2. The apparatus of claim 1, wherein each of the processing modules in the set includes memory configured to store an associated set of tasks assigned for execution by that processing core.

3. The apparatus of claim 2, wherein each of the processing modules in the set is configured to send information indicative of a number of tasks stored in the associated set of tasks to the load management unit over one of the communication channels.

4. The apparatus of claim 2, wherein each of the processing modules in the set includes circuitry configured to respond to a request to reassign a task for execution on an identified processing module by sending information sufficient to execute a task in the associated set of tasks to the identified processing module over the interconnection network.

5. The apparatus of claim 2, wherein each of the processing modules in the set includes circuitry configured to respond to a request to reassign a task for execution on an identified group of processing modules by sending information sufficient to execute a task in the associated set of tasks to a processing module in the identified group of processing modules over the interconnection network.

6. The apparatus of claim 1, wherein each communication channel for a respective processing modules in the set comprises a different set of one or more transmission lines between that processing module and the load management unit.
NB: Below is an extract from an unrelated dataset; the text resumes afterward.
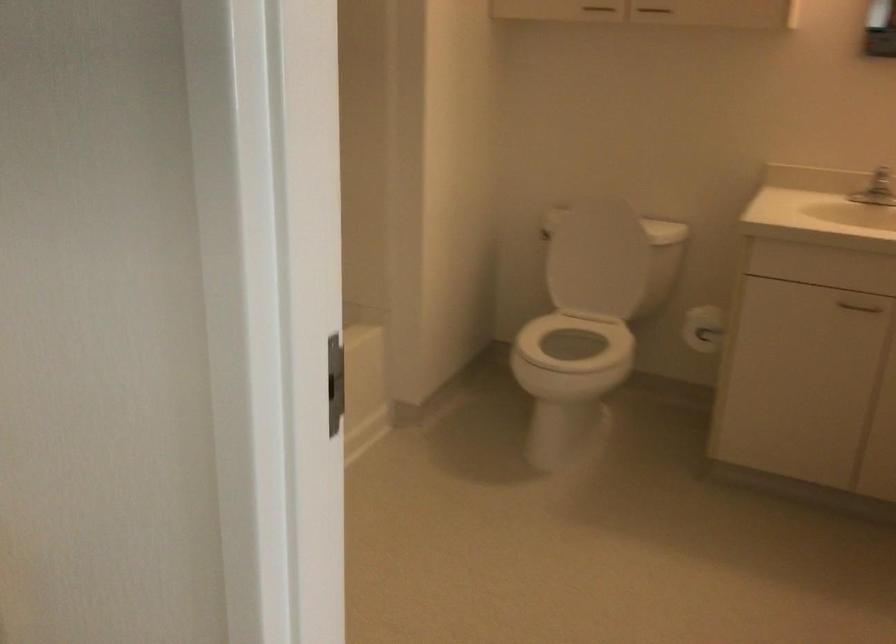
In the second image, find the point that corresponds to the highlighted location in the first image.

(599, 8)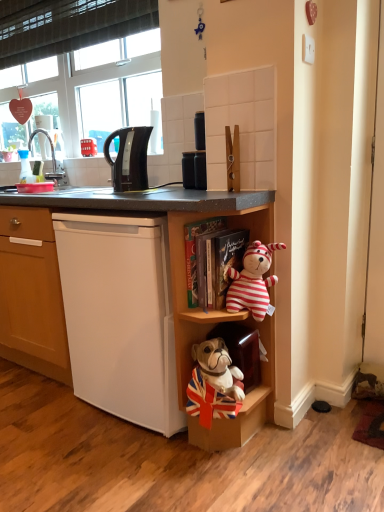
Locate an element on the screen. The height and width of the screenshot is (512, 384). vacant space underneath striped plush toy at upper right (from a real-world perspective) is located at coordinates (274, 439).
7. The apparatus of claim 1, wherein the processing modules in the set comprise cores in a multicore processor.

8. The apparatus of claim 1, wherein the processing modules in the set comprise nodes in a hierarchical system, where each node includes a load management unit coupled to each of multiple cores in a multicore processor over respective communication channels that are independent from an interconnection network interconnecting the cores.
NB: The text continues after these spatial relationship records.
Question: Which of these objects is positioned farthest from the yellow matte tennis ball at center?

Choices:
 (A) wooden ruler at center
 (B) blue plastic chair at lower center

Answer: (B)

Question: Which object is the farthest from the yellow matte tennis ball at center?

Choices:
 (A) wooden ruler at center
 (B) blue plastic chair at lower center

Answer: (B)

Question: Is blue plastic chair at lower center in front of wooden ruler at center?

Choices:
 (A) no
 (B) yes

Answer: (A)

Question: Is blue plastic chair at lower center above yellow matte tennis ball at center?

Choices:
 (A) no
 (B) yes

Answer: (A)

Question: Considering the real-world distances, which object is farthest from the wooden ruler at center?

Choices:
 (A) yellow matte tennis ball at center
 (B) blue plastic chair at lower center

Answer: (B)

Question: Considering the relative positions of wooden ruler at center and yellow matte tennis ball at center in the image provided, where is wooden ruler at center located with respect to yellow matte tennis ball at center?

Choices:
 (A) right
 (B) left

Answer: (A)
9. A method for managing load in a set of multiple processing modules interconnected by an interconnection network, the method comprising:

communicating with each of the processing modules in the set, from a load management unit, over respective communication channels that are independent from the interconnection network;

storing, in a memory of the load management unit, information indicative of quantities of tasks assigned for execution by respective ones of the processing modules in the set; and

communicating with processing modules in the set over the communication channels to request reassignment of tasks for execution by different processing modules based at least in part on the stored information.
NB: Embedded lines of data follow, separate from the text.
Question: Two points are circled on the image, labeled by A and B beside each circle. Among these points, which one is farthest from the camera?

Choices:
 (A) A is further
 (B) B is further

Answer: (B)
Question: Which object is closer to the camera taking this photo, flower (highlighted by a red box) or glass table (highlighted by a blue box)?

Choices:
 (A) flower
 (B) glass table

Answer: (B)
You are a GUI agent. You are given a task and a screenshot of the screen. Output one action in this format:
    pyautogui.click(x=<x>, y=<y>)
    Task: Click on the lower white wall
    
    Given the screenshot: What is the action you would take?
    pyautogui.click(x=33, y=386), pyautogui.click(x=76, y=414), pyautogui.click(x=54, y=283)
10. The method of claim 9, wherein each of the processing modules in the set stores an associated set of tasks assigned for execution by that processing core.

11. The method of claim 10, wherein each of the processing modules in the set sends information indicative of a number of tasks stored in the associated set of tasks to the load management unit over one of the communication channels.

12. The method of claim 10, wherein each of the processing modules in the set responds to a request to reassign a task for execution on an identified processing module by sending information sufficient to execute a task in the associated set of tasks to the identified processing module over the interconnection network.

13. The method of claim 10, wherein each of the processing modules in the set responds to a request to reassign a task for execution on an identified group of processing modules by sending information sufficient to execute a task in the associated set of tasks to a processing module in the identified group of processing modules over the interconnection network.

14. The method of claim 9, wherein each communication channel for a respective processing modules in the set uses a different set of one or more transmission lines between that processing module and the load management unit.

15. The method of claim 9, wherein the processing modules in the set comprise cores in a multicore processor.

16. The method of claim 9, wherein the processing modules in the set comprise nodes in a hierarchical system, where each node includes a load management unit coupled to each of multiple cores in a multicore processor over respective communication channels that are independent from an interconnection network interconnecting the cores.